Manganello fratricida
di Giulio Ricotti

Quel giorno la gente scese in piazza.
Come marionette inconsapevoli assorbiamo messaggi subliminali dalla televisione. Inconsciamente. Ma quel giorno la gente spense il televisore, e scese in piazza. Il Sole alto nel cielo riscaldava gli animi.

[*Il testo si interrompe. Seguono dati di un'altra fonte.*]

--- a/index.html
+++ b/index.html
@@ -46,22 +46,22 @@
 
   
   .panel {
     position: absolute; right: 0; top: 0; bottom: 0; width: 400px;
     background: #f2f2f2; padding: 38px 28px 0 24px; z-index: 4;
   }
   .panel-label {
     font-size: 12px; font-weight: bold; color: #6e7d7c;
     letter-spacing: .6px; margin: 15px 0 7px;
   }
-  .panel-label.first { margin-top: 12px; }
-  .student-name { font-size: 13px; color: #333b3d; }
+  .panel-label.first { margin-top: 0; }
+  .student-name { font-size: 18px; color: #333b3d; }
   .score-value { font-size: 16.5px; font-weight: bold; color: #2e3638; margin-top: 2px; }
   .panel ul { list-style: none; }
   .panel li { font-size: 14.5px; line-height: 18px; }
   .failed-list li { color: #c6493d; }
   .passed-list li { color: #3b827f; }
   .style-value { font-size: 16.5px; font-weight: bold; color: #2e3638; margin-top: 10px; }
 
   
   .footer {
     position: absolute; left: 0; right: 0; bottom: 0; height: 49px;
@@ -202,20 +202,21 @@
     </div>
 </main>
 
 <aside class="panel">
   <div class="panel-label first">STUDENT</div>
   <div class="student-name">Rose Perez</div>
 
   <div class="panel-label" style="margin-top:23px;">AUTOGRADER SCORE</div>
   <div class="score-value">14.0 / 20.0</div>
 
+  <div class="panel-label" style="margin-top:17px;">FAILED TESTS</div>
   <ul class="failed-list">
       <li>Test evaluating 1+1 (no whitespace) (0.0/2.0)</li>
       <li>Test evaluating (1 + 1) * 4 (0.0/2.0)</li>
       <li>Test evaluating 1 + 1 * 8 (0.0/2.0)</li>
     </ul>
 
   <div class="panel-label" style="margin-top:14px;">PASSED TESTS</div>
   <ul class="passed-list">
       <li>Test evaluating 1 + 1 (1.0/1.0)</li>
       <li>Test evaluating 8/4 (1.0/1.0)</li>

Un fiume di idee attraversava le strade, con un obiettivo ben preciso, contro un nemico comune. Talvolta è necessario un nemico per riconoscersi fratelli. Ma spesso non tutti rincorrono gli stessi ideali, o spesso c’è qualcosa di più ostinato di un ideale, così radicato da scagliare Caino contro Abele, ed il fiume di idee si scontrò contro una diga. Uomini senza identità fecero scivolare le loro mani, avide di elargire giustizia, sui manganelli legati ai cinturoni. Bandiere furono spezzate, ed il fiume si tinse di rosso. Un albero nero mi cadde sulla faccia, ma non ricordo di aver sentito l’avvertimento del boscaiolo. Chiusi gli occhi e sognai. Sognai un teatrino di burattini, in una festa di piazza, e bambini che ridevano al suono delle bastonate su di Pulcinella.

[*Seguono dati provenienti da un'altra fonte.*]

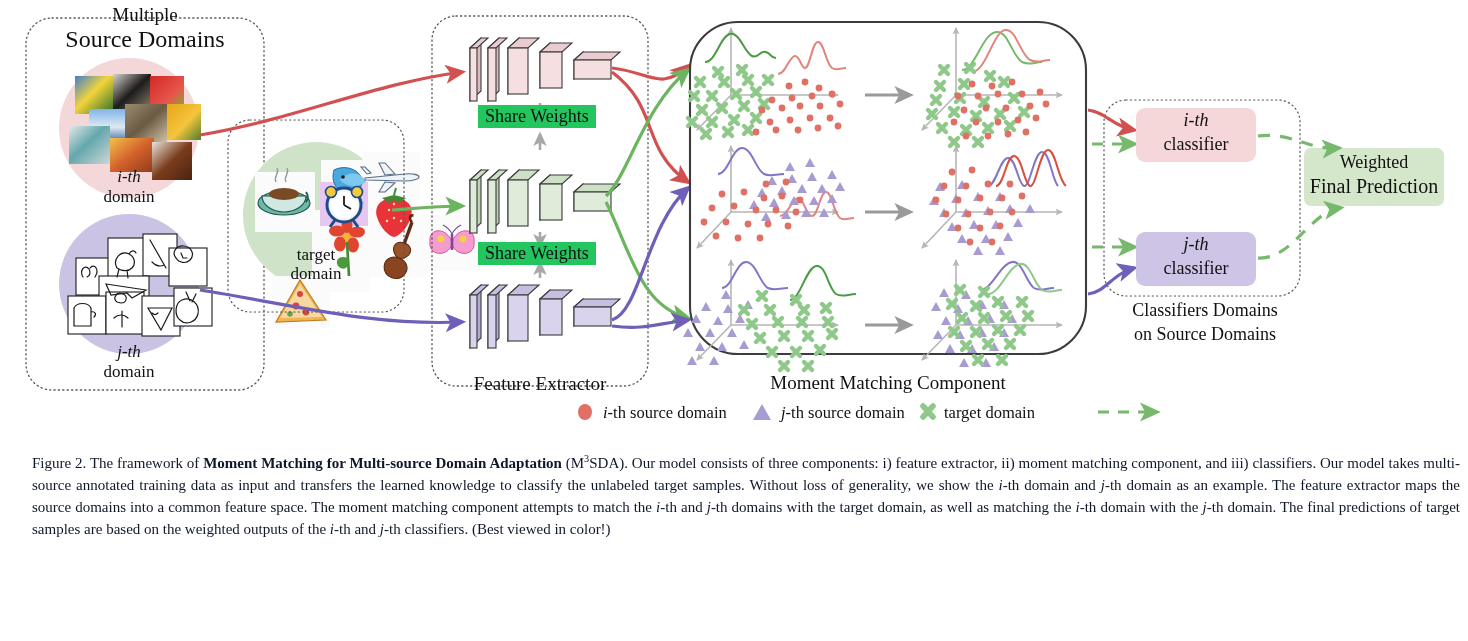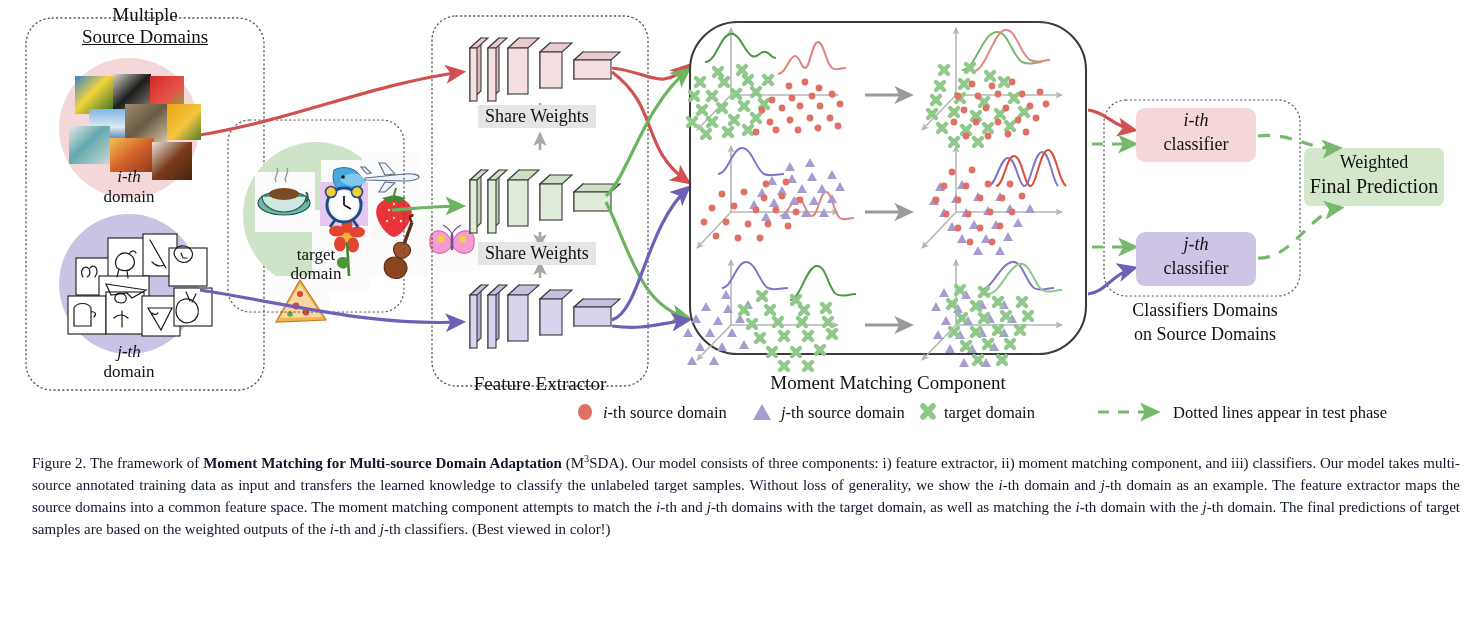--- a/index.html
+++ b/index.html
@@ -6,21 +6,21 @@
   body{width:1468px;height:641px;overflow:hidden;font-family:"Liberation Serif","DejaVu Serif",serif;color:#111;}
   #root{position:relative;width:1468px;height:641px;}
   .fig{position:absolute;left:0;top:0;width:1468px;height:440px;}
   svg{display:block;}
   .lbl{position:absolute;text-align:center;font-family:"Liberation Serif","DejaVu Serif",serif;color:#111;line-height:1.15;}
   .cap{position:absolute;left:32px;top:452px;width:1428px;font-size:15px;line-height:1.46;text-align:justify;
        font-family:"Liberation Serif","DejaVu Serif",serif;color:#0f172a;}
   .cap b{font-weight:bold;}
   .cap i{font-style:italic;}
   .sup{font-size:0.68em;vertical-align:super;}
-  .sw{position:absolute;background:#e5e5e5;padding:1px 7px;font-size:18px;color:#111;white-space:nowrap;}
+  .sw{position:absolute;background:#22c55e;padding:1px 7px;font-size:18px;color:#111;white-space:nowrap;}
   .lgitem{position:absolute;font-size:16.5px;white-space:nowrap;color:#111;}
 </style>
 </head>
 <body>
 
 <div id="root">
 
   <div class="fig">
 
   <svg width="1468" height="440" viewBox="0 0 1468 440">
@@ -708,21 +708,21 @@
 
     <ellipse cx="585" cy="412" rx="7" ry="8" fill="#e07063"></ellipse>
     <path d="M762,404 l9,16 l-18,0 z" fill="#a79bd2"></path>
     <g stroke="#8ec98a" stroke-width="5.6" stroke-linecap="round">
       <path d="M923,406 l10,11 M933,406 l-10,11"></path>
     </g>
     <path d="M1098,412 L1156,412" fill="none" stroke="#76b96c" stroke-width="3.2" stroke-dasharray="11,9" marker-end="url(#ar-dgreen)"></path>
   </svg>
 
   <div class="lbl" style="left:42px;top:4px;width:206px;font-size:19px;text-align:center;">Multiple</div>
-  <div class="lbl" style="left:42px;top:26px;width:206px;font-size:19px;text-decoration:underline;">Source Domains</div>
+  <div class="lbl" style="left:42px;top:26px;width:206px;font-size:24px;">Source Domains</div>
 
   <div class="lbl" style="left:79px;top:167px;width:100px;font-size:17px;font-style:italic;">i-th</div>
   <div class="lbl" style="left:79px;top:187px;width:100px;font-size:17px;">domain</div>
 
   <div class="lbl" style="left:79px;top:342px;width:100px;font-size:17px;font-style:italic;">j-th</div>
   <div class="lbl" style="left:79px;top:362px;width:100px;font-size:17px;">domain</div>
 
   <div class="lbl" style="left:266px;top:245px;width:100px;font-size:17px;">target</div>
   <div class="lbl" style="left:266px;top:264px;width:100px;font-size:17px;">domain</div>
 
@@ -747,21 +747,18 @@
 
   <div class="lgitem" style="left:603px;top:403px;">
     <i>i</i><span>-th source domain</span>
   </div>
   <div class="lgitem" style="left:781px;top:403px;">
     <i>j</i><span>-th source domain</span>
   </div>
   <div class="lgitem" style="left:944px;top:403px;">
     <span>target domain</span>
   </div>
-  <div class="lgitem" style="left:1173px;top:403px;">
-    <span>Dotted lines appear in test phase</span>
+
   </div>
 
-  </div>
-
   <div class="cap"><span>Figure 2.</span><span> The framework of </span><b>Moment Matching for Multi-source Domain Adaptation</b><span> (M</span><span class="sup">3</span><span>SDA). Our model consists of three components: i) feature extractor, ii) moment matching component, and iii) classifiers. Our model takes multi-source annotated training data as input and transfers the learned knowledge to classify the unlabeled target samples. Without loss of generality, we show the </span><i>i</i><span>-th domain and </span><i>j</i><span>-th domain as an example. The feature extractor maps the source domains into a common feature space. The moment matching component attempts to match the </span><i>i</i><span>-th and </span><i>j</i><span>-th domains with the target domain, as well as matching the </span><i>i</i><span>-th domain with the </span><i>j</i><span>-th domain. The final predictions of target samples are based on the weighted outputs of the </span><i>i</i><span>-th and </span><i>j</i><span>-th classifiers. (Best viewed in color!)</span></div>
 
 </div>
 
 </body></html>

Quando mi svegliai, ero solo. Attorno a me non c’era più nessun compagno a gridare la sua rabbia. Solo il silenzio nel buio di una cella. Il non sapere, il non capire di ciò che era accaduto, era la cosa peggiore. Mi mangiava il cervello, qualcosa mi stringeva lo stomaco fino a farmi male. Una sensazione secca e diretta, come quando un amante crede di essere tradito, ma non ne ha la certezza, e questo ti danna l’anima.

Ma in quei momenti non sei certo neanche di averla un’anima.